Immer am ersten Sonntag im November finden die Jungtambourenwettspiele des VBJ (Verband Bernischer Jugendmusiken) statt, in diesem Jahr also am 3. November 2019. Wir machten uns am Morgen um 07:30 Uhr auf den Weg in Richtung Emmental nach Signau. Drei unserer Jungen machten sich sogleich auf zum Eintrommeln und Aufwärmen, um sich auf ihren Einsatz am Einzelwettspiel vorzubereiten.
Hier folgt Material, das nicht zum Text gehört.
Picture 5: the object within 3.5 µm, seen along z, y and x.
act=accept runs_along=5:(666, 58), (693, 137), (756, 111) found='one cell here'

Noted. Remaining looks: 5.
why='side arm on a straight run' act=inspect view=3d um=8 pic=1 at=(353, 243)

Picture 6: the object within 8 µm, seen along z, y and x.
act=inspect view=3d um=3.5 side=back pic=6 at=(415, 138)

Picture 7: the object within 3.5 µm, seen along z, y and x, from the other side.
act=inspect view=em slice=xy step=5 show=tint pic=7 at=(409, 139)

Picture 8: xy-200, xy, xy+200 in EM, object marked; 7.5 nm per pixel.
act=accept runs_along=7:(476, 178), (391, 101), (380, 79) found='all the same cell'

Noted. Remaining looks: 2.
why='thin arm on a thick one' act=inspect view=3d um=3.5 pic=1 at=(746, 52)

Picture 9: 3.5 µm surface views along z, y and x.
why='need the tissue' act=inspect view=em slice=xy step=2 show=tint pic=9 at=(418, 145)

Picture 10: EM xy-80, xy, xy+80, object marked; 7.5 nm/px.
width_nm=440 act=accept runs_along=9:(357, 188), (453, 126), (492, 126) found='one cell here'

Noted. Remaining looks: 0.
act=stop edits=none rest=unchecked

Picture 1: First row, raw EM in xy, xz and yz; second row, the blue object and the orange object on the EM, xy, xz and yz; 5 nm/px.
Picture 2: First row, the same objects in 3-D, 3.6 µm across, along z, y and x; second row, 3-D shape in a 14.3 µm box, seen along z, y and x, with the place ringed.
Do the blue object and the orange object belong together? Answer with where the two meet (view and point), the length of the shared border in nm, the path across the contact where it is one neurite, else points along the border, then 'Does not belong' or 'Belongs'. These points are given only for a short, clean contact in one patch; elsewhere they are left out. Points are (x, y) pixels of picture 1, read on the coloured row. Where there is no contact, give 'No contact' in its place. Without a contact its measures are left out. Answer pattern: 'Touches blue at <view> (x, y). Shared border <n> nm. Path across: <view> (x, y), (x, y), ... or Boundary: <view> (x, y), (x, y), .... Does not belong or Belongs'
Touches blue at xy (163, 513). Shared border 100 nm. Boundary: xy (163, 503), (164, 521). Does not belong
Alle Drei hatten nach ihrem Einzel ein durchzogenes und nicht ganz zufriedenes Gefühl – es trommelte ihnen nicht wie erhofft. Bei den Einzelwettspielen gibt es drei Kategorien, die nach Jahrgang aufgeteilt sind. So haben alle Teilnehmer in ihrer Alterskategorie die Chance, gemäss ihrem Ausbildungsstand einen guten Rang zu erreichen und somit einen der begehrten Zweige zu ergattern. Diese Auszeichnung mit dem Zweig oder teils auch Kranz gibt es ungefähr für die besten 30% der Teilnehmer, ähnlich wie etwa beim Schwingen, Schiessen, Turnen oder Hornussen.
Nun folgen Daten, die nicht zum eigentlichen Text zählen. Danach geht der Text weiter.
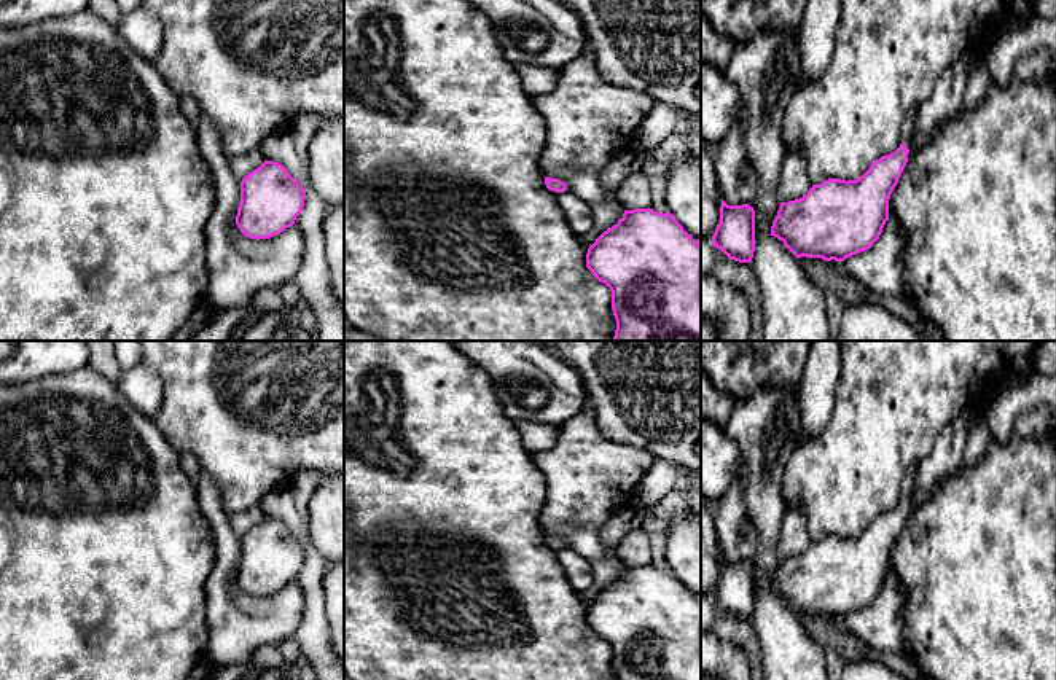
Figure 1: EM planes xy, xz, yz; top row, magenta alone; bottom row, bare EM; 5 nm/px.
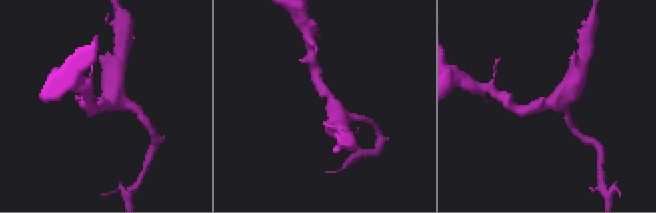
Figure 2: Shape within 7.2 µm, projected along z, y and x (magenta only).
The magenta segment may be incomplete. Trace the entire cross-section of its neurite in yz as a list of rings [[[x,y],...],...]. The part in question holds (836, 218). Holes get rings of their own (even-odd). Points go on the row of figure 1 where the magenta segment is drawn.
[[[917,108],[908,111],[900,147],[857,180],[828,178],[800,199],[780,202],[771,236],[796,258],[844,261],[868,250],[889,220],[889,199],[911,154]]]

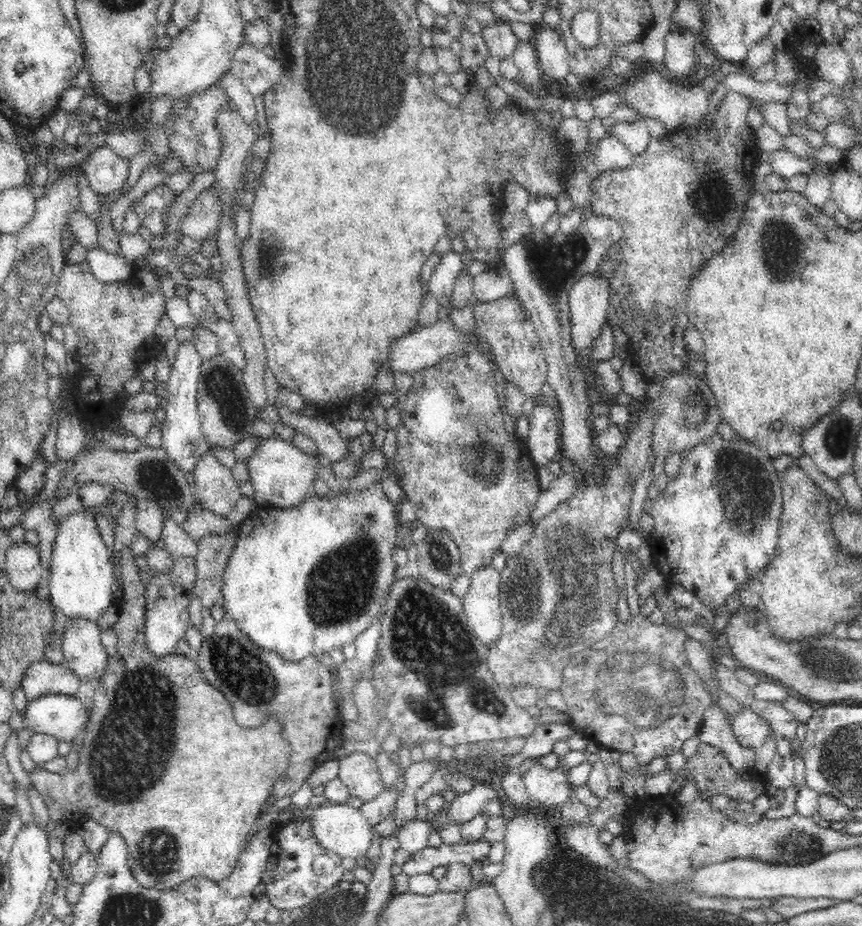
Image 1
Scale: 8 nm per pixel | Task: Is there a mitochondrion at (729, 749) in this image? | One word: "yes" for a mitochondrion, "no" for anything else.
no

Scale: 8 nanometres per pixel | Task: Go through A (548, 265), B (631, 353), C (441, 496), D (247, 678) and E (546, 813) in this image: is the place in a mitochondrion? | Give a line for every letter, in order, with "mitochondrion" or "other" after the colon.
A: mitochondrion
B: other
C: other
D: mitochondrion
E: other

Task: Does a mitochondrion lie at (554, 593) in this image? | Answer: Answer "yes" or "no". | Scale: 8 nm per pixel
yes

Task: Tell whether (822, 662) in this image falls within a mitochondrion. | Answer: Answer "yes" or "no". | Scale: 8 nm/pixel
yes

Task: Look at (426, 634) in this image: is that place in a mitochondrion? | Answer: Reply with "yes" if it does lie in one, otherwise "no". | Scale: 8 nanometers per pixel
yes

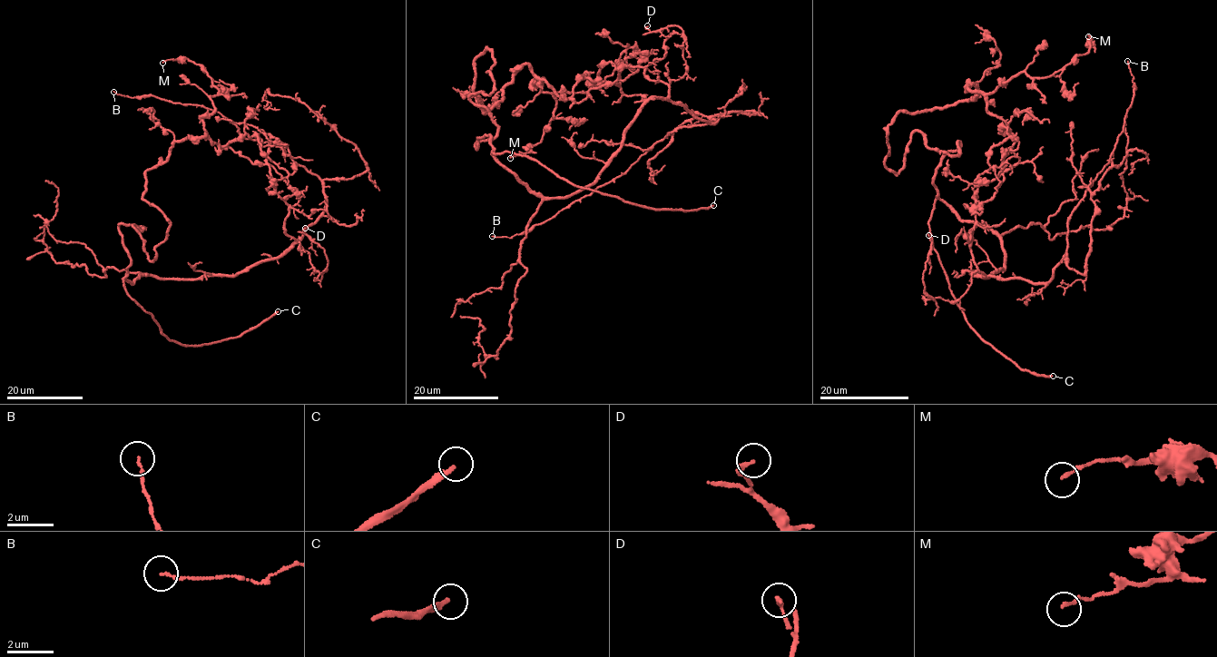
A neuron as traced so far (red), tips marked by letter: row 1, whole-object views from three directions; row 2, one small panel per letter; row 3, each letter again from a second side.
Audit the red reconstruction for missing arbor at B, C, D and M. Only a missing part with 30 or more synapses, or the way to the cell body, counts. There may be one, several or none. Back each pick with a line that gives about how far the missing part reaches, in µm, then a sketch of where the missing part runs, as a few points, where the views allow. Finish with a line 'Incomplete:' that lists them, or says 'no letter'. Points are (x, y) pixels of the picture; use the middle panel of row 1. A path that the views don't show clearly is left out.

Nach einem feinen Mittagessen konzentrierten wir uns auf das Sektionswettspiel. Die sechs Jungtambouren und der Dirigent machten sich eine Stunde vor der Wettspielzeit bereit und gingen zum Eintrommeln und Aufwärmen. Auch hier war eine gewisse Anspannung und kleine Nervosität zu spüren. Diese lag dann auch noch in der Luft als wir vor den Juroren unser Pflichtprogramm vortrommelten. Es gelang uns nicht alles nach Wunsch. Aber der olympische Gedanke ist ja: „Mitmachen und dabei sein ist alles“. Der Fortschritt und die Erfahrung an solchen Wettspielen bringt jeden immer etwas weiter. Man kann davon profitieren und Lehren daraus ziehen. Schlussendlich nahte am späteren Nachmittag die Rangverkündigung, auf die alle bereits gespannt warteten. Hier fielen dann, wie bereits erahnt, die Resultate leider eher ernüchternd und dem getrommelten entsprechend aus. Aber trotzdem ist so ein Tag immer auch gut für den Zusammenhalt und die Kameradschaft. Es war ein langer und toller Tag und wir haben die Gewissheit, dass es noch viel zu tun gibt – packen wir’s an!